==== Provided material

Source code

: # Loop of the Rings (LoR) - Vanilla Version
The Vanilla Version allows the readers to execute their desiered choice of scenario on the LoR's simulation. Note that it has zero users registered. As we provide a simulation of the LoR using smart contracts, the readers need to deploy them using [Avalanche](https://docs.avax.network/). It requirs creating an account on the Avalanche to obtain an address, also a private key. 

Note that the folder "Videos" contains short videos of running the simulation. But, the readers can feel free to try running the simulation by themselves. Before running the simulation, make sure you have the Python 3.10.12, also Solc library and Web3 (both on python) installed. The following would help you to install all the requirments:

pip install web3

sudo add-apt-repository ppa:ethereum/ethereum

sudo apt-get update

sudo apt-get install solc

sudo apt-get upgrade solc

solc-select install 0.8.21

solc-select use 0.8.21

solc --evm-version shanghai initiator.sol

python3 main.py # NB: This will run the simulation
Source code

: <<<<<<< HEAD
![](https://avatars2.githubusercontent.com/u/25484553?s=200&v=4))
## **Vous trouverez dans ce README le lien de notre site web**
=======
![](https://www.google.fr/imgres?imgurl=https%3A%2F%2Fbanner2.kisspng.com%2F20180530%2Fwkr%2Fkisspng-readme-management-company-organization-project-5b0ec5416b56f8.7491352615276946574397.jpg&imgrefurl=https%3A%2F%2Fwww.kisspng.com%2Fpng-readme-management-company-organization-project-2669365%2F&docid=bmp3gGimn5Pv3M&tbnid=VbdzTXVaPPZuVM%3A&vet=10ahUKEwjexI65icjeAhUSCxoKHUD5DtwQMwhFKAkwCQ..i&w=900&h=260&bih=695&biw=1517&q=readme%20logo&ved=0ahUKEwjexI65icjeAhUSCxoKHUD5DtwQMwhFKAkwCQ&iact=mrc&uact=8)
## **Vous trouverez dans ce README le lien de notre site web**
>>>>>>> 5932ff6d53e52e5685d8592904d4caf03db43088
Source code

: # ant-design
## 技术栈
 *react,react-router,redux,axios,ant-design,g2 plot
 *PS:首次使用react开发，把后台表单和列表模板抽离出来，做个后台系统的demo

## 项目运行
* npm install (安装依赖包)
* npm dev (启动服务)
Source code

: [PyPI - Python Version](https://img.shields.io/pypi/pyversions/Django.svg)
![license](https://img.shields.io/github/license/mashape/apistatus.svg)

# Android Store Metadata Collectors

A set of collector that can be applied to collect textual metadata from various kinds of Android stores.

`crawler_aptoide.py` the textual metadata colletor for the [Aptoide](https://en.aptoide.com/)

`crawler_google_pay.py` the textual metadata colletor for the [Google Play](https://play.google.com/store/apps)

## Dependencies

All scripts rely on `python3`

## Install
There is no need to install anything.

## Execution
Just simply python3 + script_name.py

========

Your objective: Copy the records above. Leave out nothing.

Expected answer:
Source code

: # Loop of the Rings (LoR) - Vanilla Version
The Vanilla Version allows the readers to execute their desiered choice of scenario on the LoR's simulation. Note that it has zero users registered. As we provide a simulation of the LoR using smart contracts, the readers need to deploy them using [Avalanche](https://docs.avax.network/). It requirs creating an account on the Avalanche to obtain an address, also a private key. 

Note that the folder "Videos" contains short videos of running the simulation. But, the readers can feel free to try running the simulation by themselves. Before running the simulation, make sure you have the Python 3.10.12, also Solc library and Web3 (both on python) installed. The following would help you to install all the requirments:

pip install web3

sudo add-apt-repository ppa:ethereum/ethereum

sudo apt-get update

sudo apt-get install solc

sudo apt-get upgrade solc

solc-select install 0.8.21

solc-select use 0.8.21

solc --evm-version shanghai initiator.sol

python3 main.py # NB: This will run the simulation
Source code

: <<<<<<< HEAD
![](https://avatars2.githubusercontent.com/u/25484553?s=200&v=4))
## **Vous trouverez dans ce README le lien de notre site web**
=======
![](https://www.google.fr/imgres?imgurl=https%3A%2F%2Fbanner2.kisspng.com%2F20180530%2Fwkr%2Fkisspng-readme-management-company-organization-project-5b0ec5416b56f8.7491352615276946574397.jpg&imgrefurl=https%3A%2F%2Fwww.kisspng.com%2Fpng-readme-management-company-organization-project-2669365%2F&docid=bmp3gGimn5Pv3M&tbnid=VbdzTXVaPPZuVM%3A&vet=10ahUKEwjexI65icjeAhUSCxoKHUD5DtwQMwhFKAkwCQ..i&w=900&h=260&bih=695&biw=1517&q=readme%20logo&ved=0ahUKEwjexI65icjeAhUSCxoKHUD5DtwQMwhFKAkwCQ&iact=mrc&uact=8)
## **Vous trouverez dans ce README le lien de notre site web**
>>>>>>> 5932ff6d53e52e5685d8592904d4caf03db43088
Source code

: # ant-design
## 技术栈
 *react,react-router,redux,axios,ant-design,g2 plot
 *PS:首次使用react开发，把后台表单和列表模板抽离出来，做个后台系统的demo

## 项目运行
* npm install (安装依赖包)
* npm dev (启动服务)
Source code

: [PyPI - Python Version](https://img.shields.io/pypi/pyversions/Django.svg)
![license](https://img.shields.io/github/license/mashape/apistatus.svg)

# Android Store Metadata Collectors

A set of collector that can be applied to collect textual metadata from various kinds of Android stores.

`crawler_aptoide.py` the textual metadata colletor for the [Aptoide](https://en.aptoide.com/)

`crawler_google_pay.py` the textual metadata colletor for the [Google Play](https://play.google.com/store/apps)

## Dependencies

All scripts rely on `python3`

## Install
There is no need to install anything.

## Execution
Just simply python3 + script_name.py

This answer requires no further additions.